The predominant view emerging from the poll of 10 bankers, economist and rating agencies indicated that along with inflation and growth, the rupee volatility has also become an important factor for RBI. The central bank will like to monitor the impact of the steps it took last week (July 15).
Repo rate is the rate at which RBI lends short-term money to banks, while CRR is a portion of deposits that lenders keep with the RBI which does not attract any interest.
In the annual policy, RBI reduced the repo rate by 25 basis points to 7.25 per cent. The first quarter review of the monetary policy is slated on July 30.
The rupee has stablised and bond market yields have moderated after witnessing a sharp rise last week, in response to liquidity curbs, said bank executives, economist and rating agencies.
N S Venkatesh, head of treasury and chief general manager at IDBI Bank, said, “Whatever decision RBI had to take on interest rate happened on July 15 night”.
RBI has put a curb on borrowing at the liquidity adjustment facility (LAF) and jacked up the lending rate for taking money through the marginal standing facility (MSF). RBI had to address the currency speculation that was being funded out of short-term borrowings, he added.
Gaurav Kapur, senior economist, RBS, said RBI might not make any change in policy rates and CRR. They chose to use quantitative route to tighten liquidity in the system.
Hinting at a status quo on the rate front, finance minister P Chidambaram in an interview with Bloomberg said RBI’s move to raise two of its interest rates while keeping the main repurchase rate unchanged doesn’t signal a shift toward a tightening bias.

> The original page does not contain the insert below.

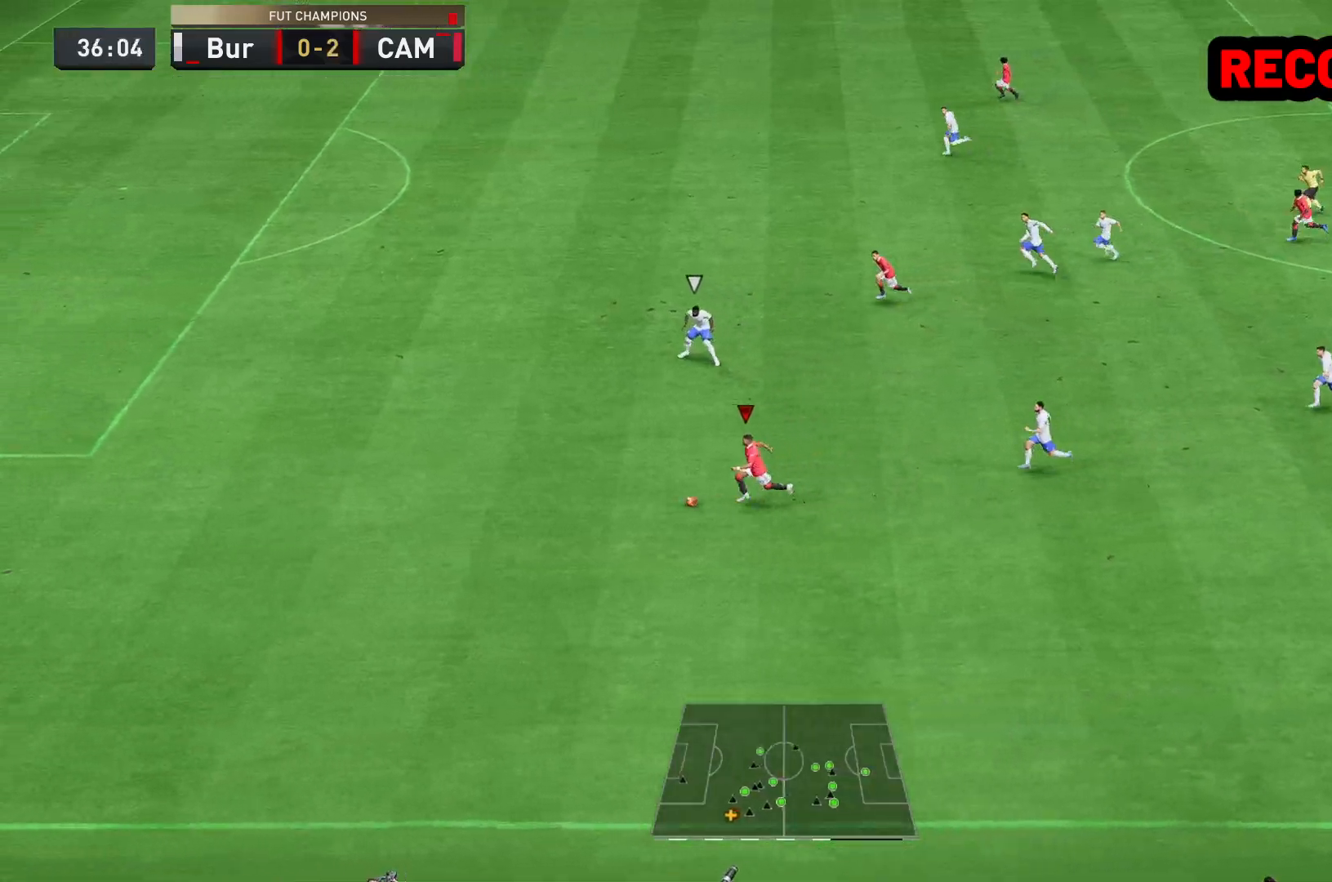
{"dt_ms": 500, "buttons": ["R2"], "left_stick": "left", "right_stick": "center", "events": []}
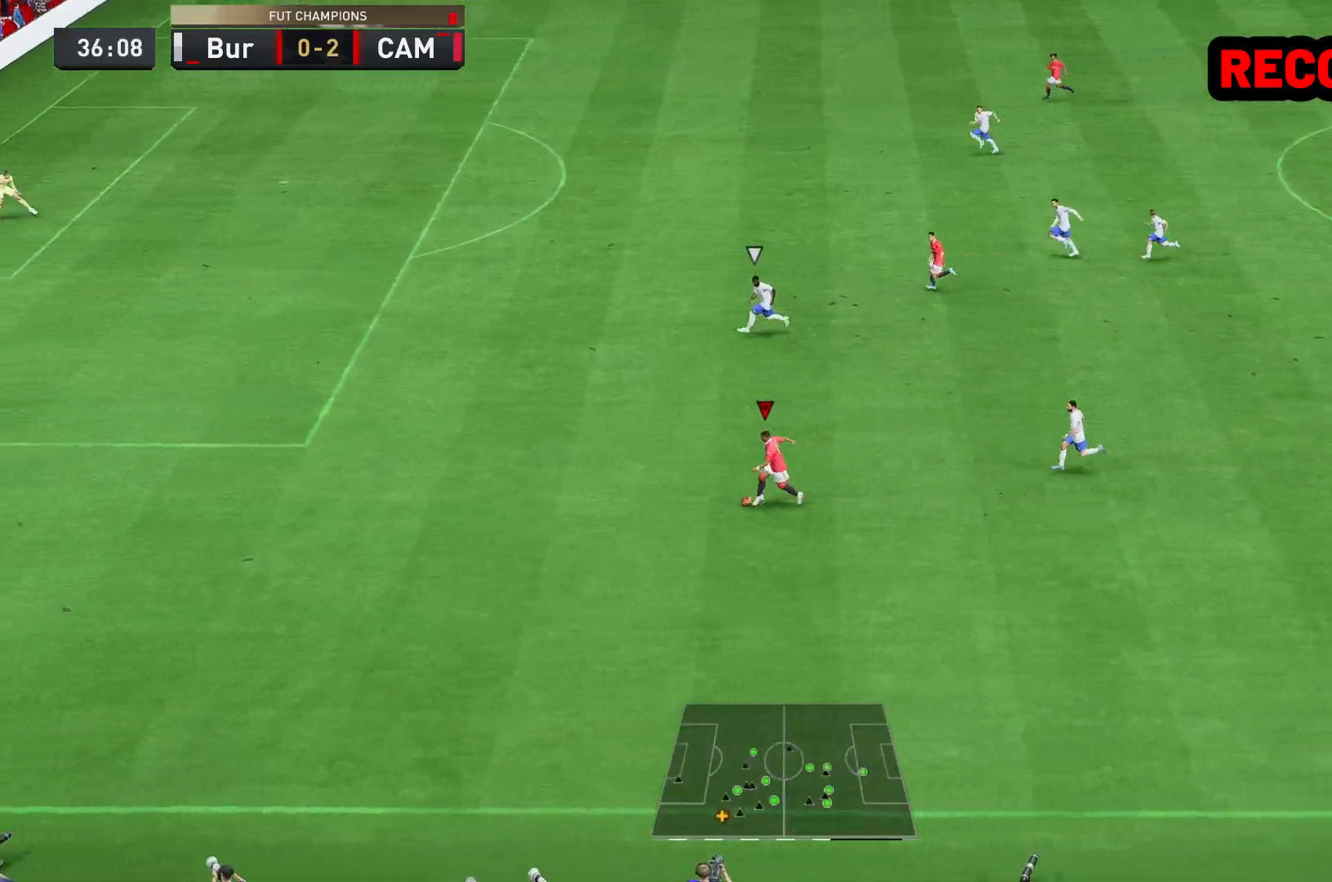
{"dt_ms": 500, "buttons": ["R2"], "left_stick": "up-left", "right_stick": "center", "events": [[417, "left_stick", "up-left"]]}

Chidambaram was in Moscow, to attend a meeting of the Group of 20 finance ministers and central bankers. Radhika Rao, economist, DBS Bank said in a scenario of recent measures on liquidity tightening, the hint is towards tight monetary policy rather than loosening it. “Inflation is also high. I do not expect any cut in the repo rate or in the CRR,” she said.Rating agency Icra said it expects the RBI to keep the repo rate and CRR unchanged, to guard against further rupee depreciation. The growth-inflation dynamics and concerns regarding the funding of the current account deficit have dominated the setting of monetary policy.
The volatility in the exchange rate of the rupee has now emerged as a key factor and influence RBI’s actions, because of its attendant implications on macro-economic stability.